>> begin Quoted passage

Cluetrain Plus 10 – Thesis 94

The thesis I picked from the Cluetrain Manifesto‘s 10th Anniversary Project reflects my recent work on collaboration with “cloud” tools – #94 says that:

To traditional corporations, networked conversations may appear confused, may sound confusing. But we are organizing faster than they are. We have better tools, more new ideas, no rules to slow us down.

Part of what I’ve been spending all of my free time writing about these days is the fact that we can easily circumvent the corporate pecking order and create our own conversations with anyone at all – just by using the tools that are freely available on the ‘net today. It may be considered by some to be subversive, true, but if you are active on Facebook and your boss’s boss is on there too, why not consider Facebook a valid way to communicate with him? If you have co-workers that are on Facebook, why not use the tools provided to work together in a way that the corporate hierarchy may not be ready for? We can do so much more as employees of a corporation (or as freelancers, self-employed business owners or members of a charitable or non-profit organization) if we cut through the traditional chains of communication in an institution and use the somewhat more freewheeling communication methods made available by Facebook, Twitter and blogging.
Of course, this assumes that your boss’s boss is on Facebook – if he or she considers networked conversations confusing and chaotic, however, Facebook probably isn’t one of his or her daily visits…
Corporate rules about how to contact people and who to contact for a particular project don’t have to be adhered to in this Web 2.0 environment. You can directly contact anyone who has a social networking account much more directly than in the past – and get an answer back to a question or feedback on an idea much more quickly!
The general rules against “facebooking” at work show that the folks in charge of traditional corporations don’t understand how much more productive being able to contact the right person, at the right time, about a potential problem can make us. (1) Until the people at the top of the corporate food chain understand this, the people in the trenches who are tasked with doing the work of the business will be forced to come up with ways of getting around these social site bans so that they can do their work more effectively than they could in a traditional, hierarchically structured organization.

>> end Quoted passage
>> begin Dataset extract

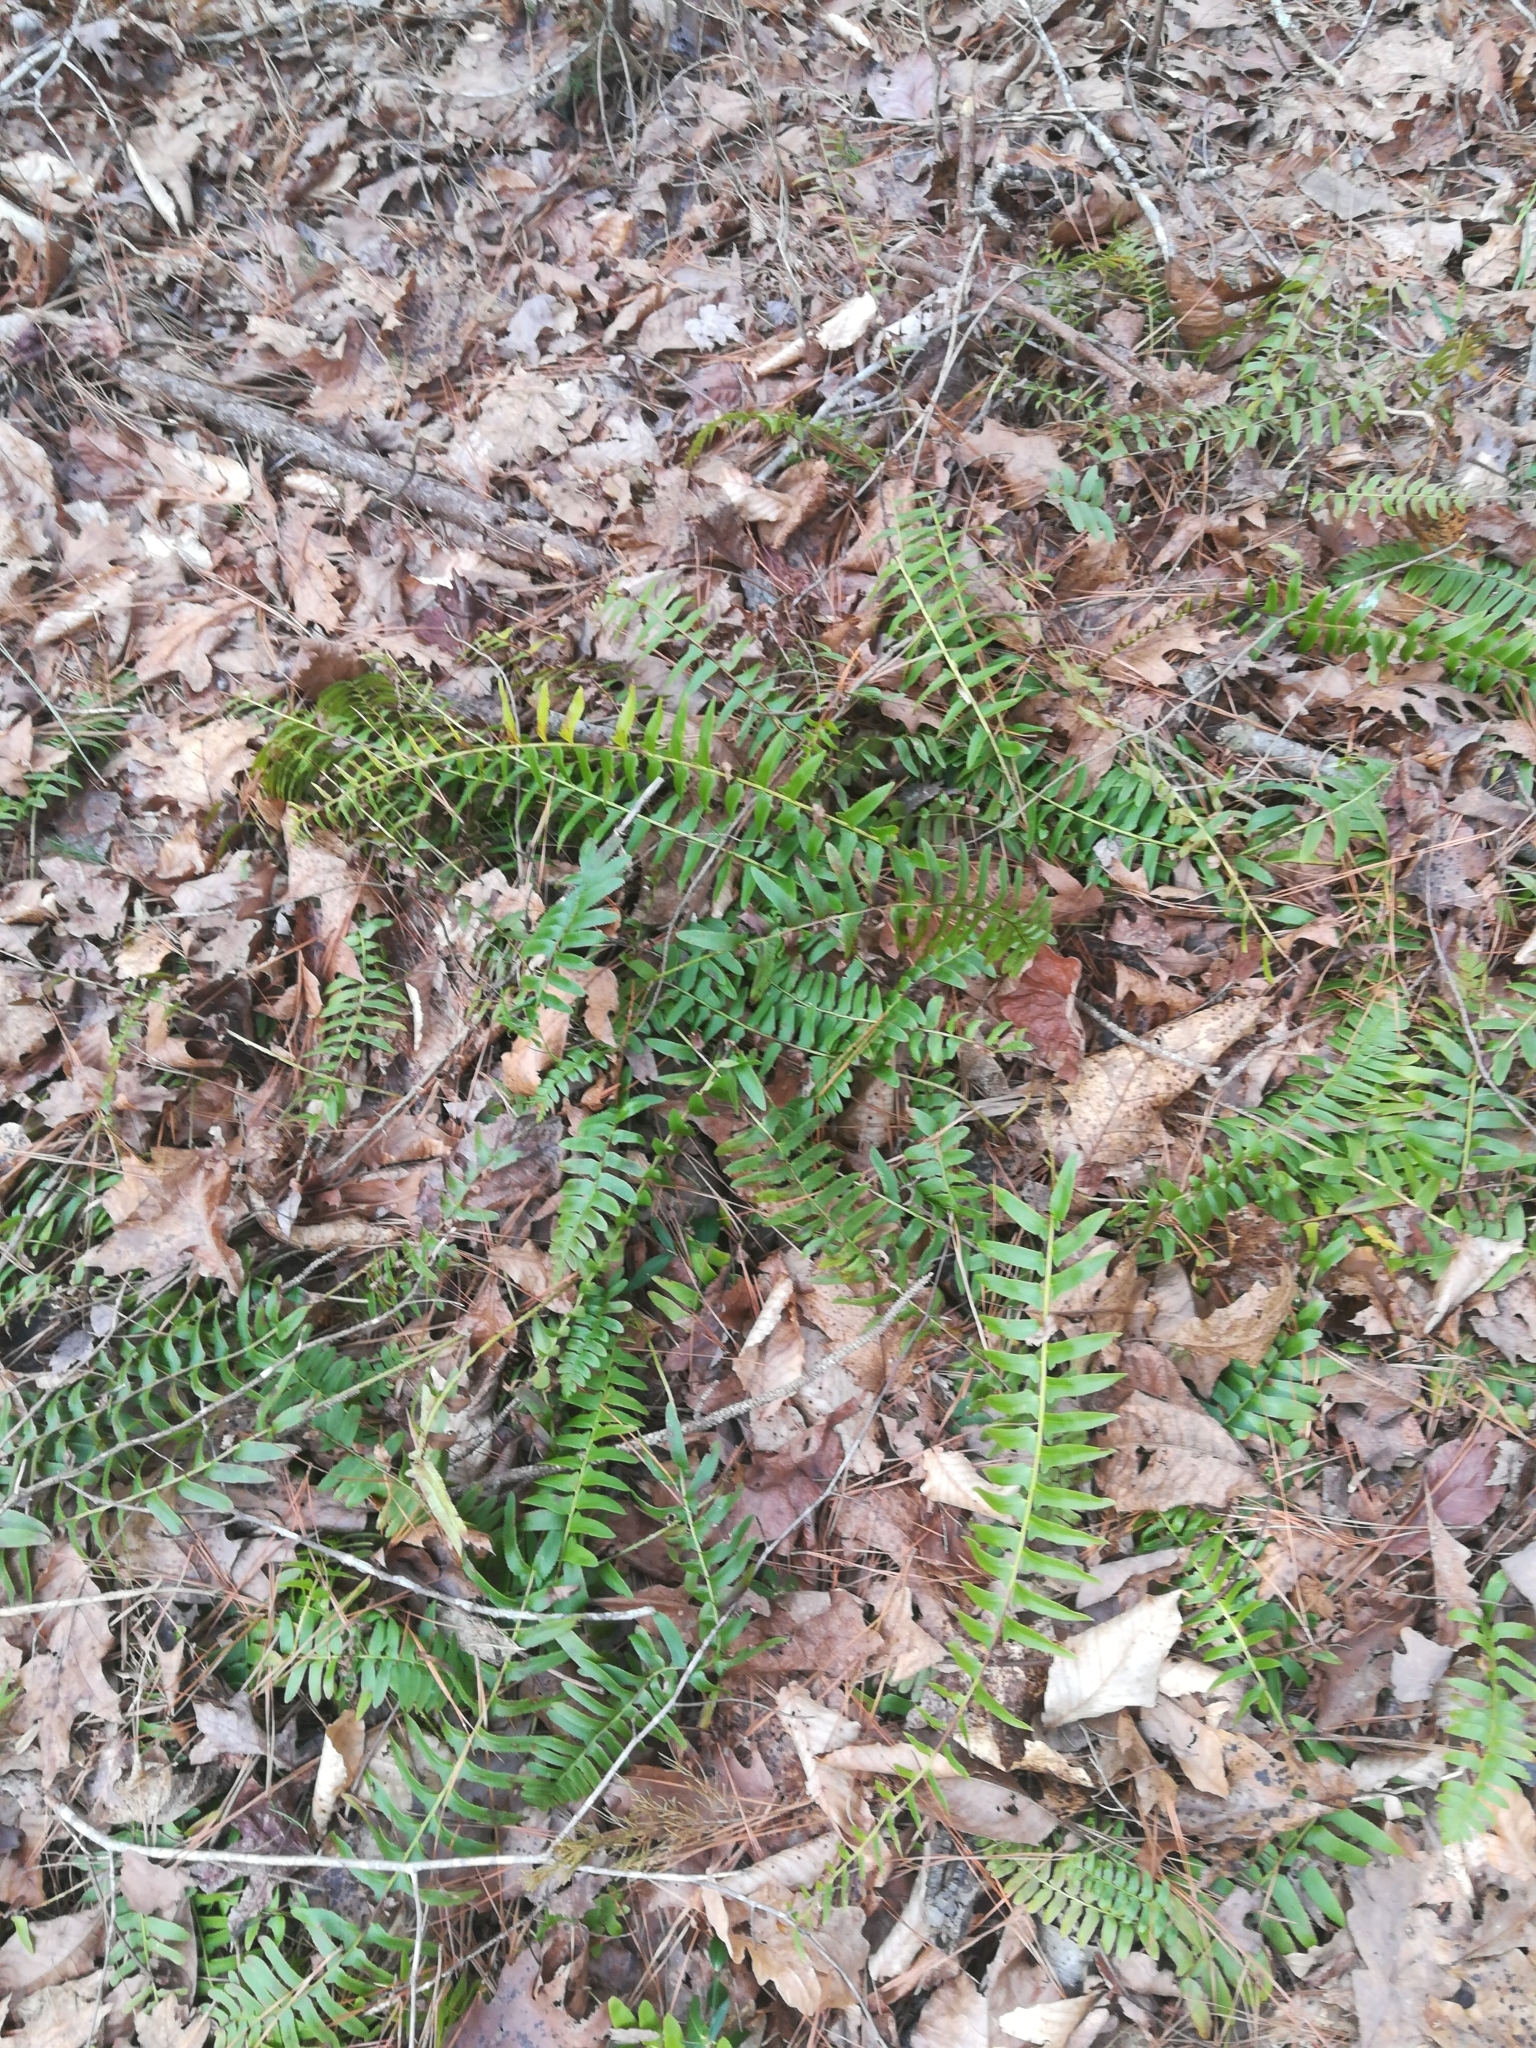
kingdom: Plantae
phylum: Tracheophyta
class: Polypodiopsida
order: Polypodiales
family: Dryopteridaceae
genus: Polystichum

>> end Dataset extract
>> begin Dataset extract

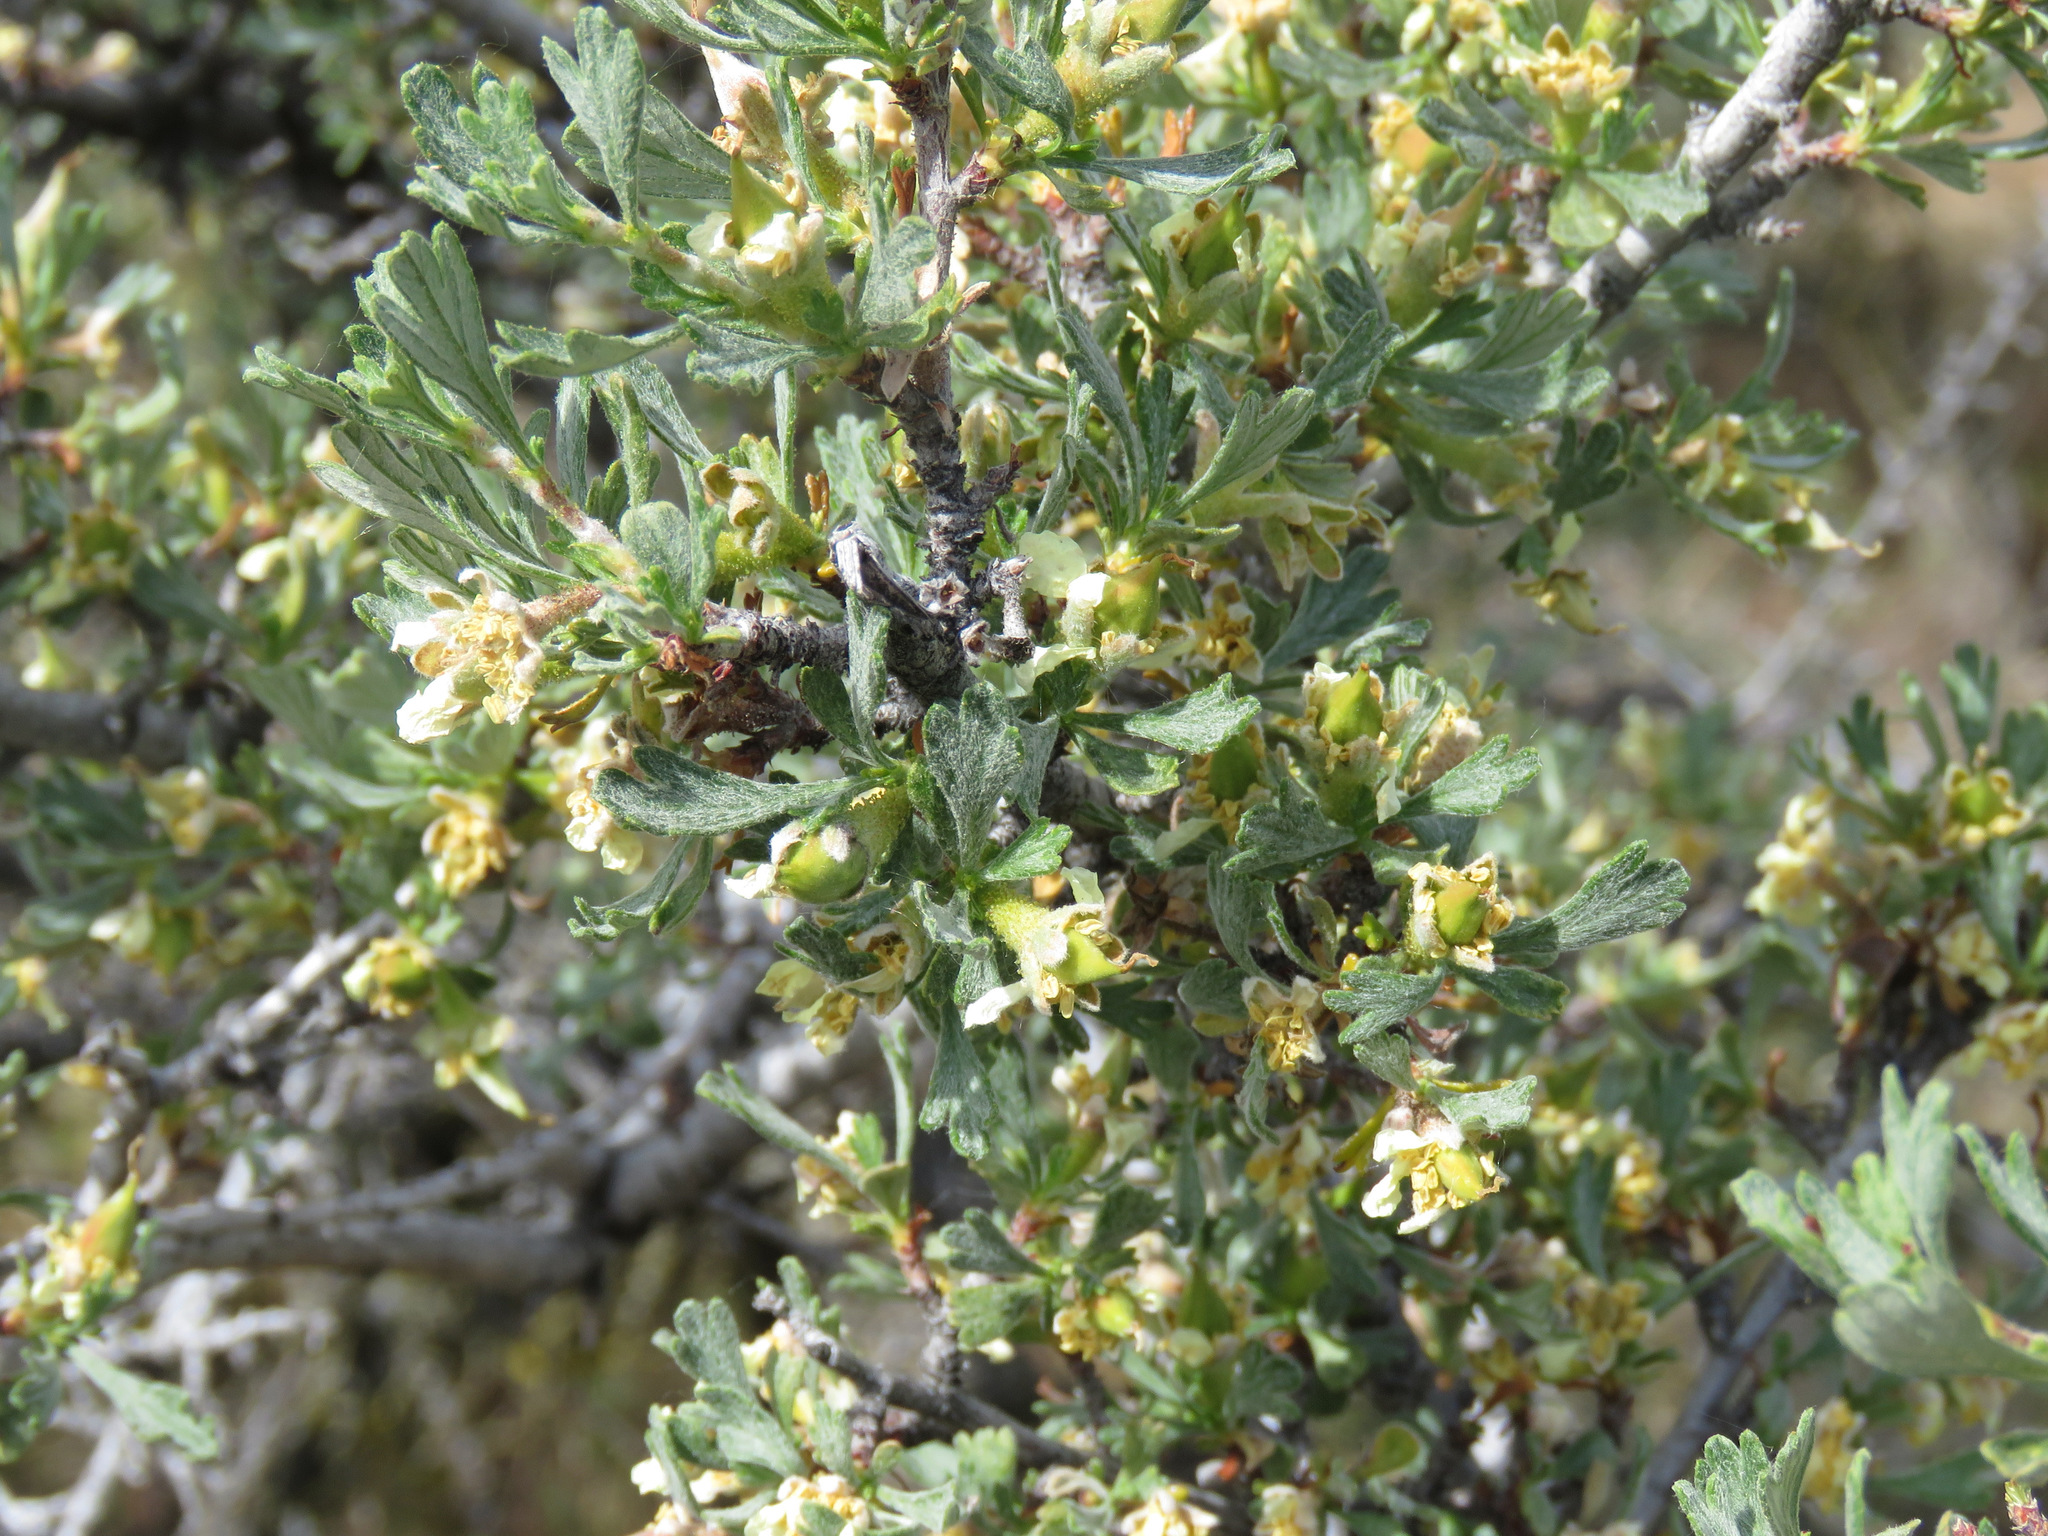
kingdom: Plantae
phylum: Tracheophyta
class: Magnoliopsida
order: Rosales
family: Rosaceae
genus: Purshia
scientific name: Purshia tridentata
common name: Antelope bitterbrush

>> end Dataset extract
>> begin Dataset extract

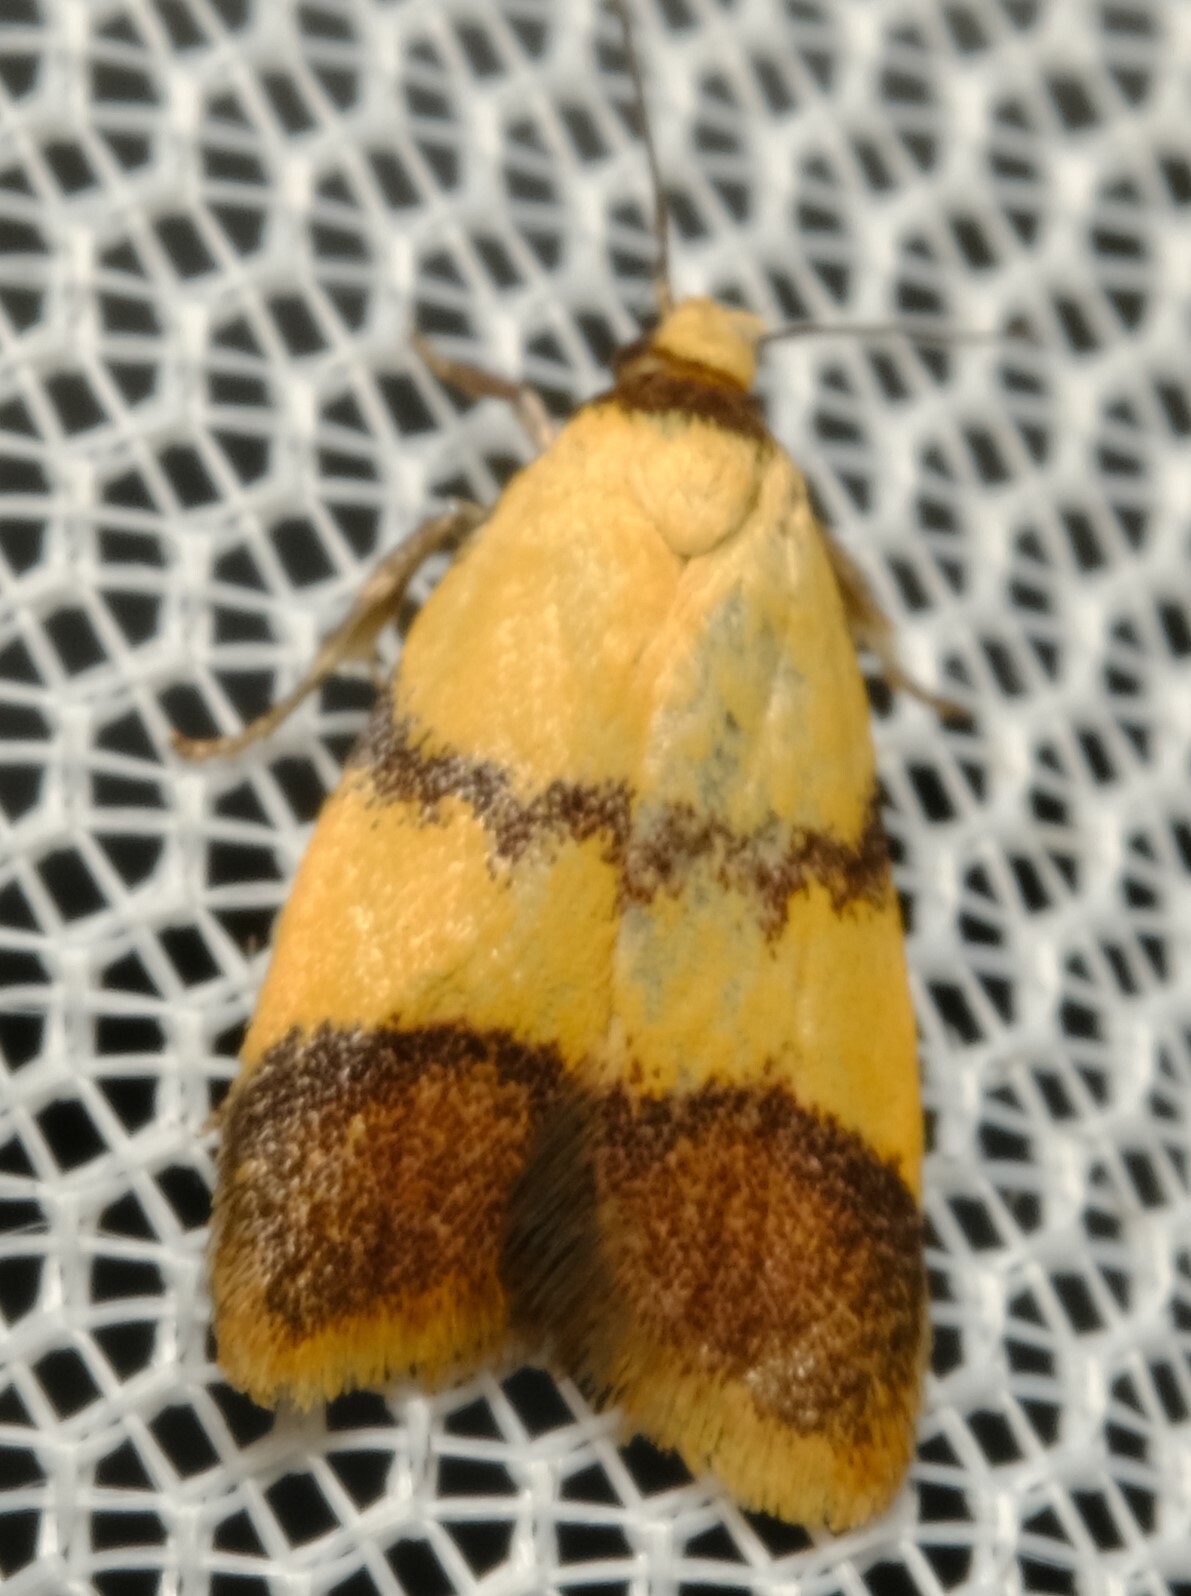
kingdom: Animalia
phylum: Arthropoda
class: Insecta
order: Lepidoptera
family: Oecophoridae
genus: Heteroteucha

>> end Dataset extract

#### [Instructions for the task]
In the post on Cluetrain thesis 94, the sentence beginning "We can do so much more" names several groups of people who could accomplish more. List every group it names.

#### [Response to the task]
- Employees of a corporation
- Freelancers
- Self-employed business owners
- Members of a charitable or non-profit organization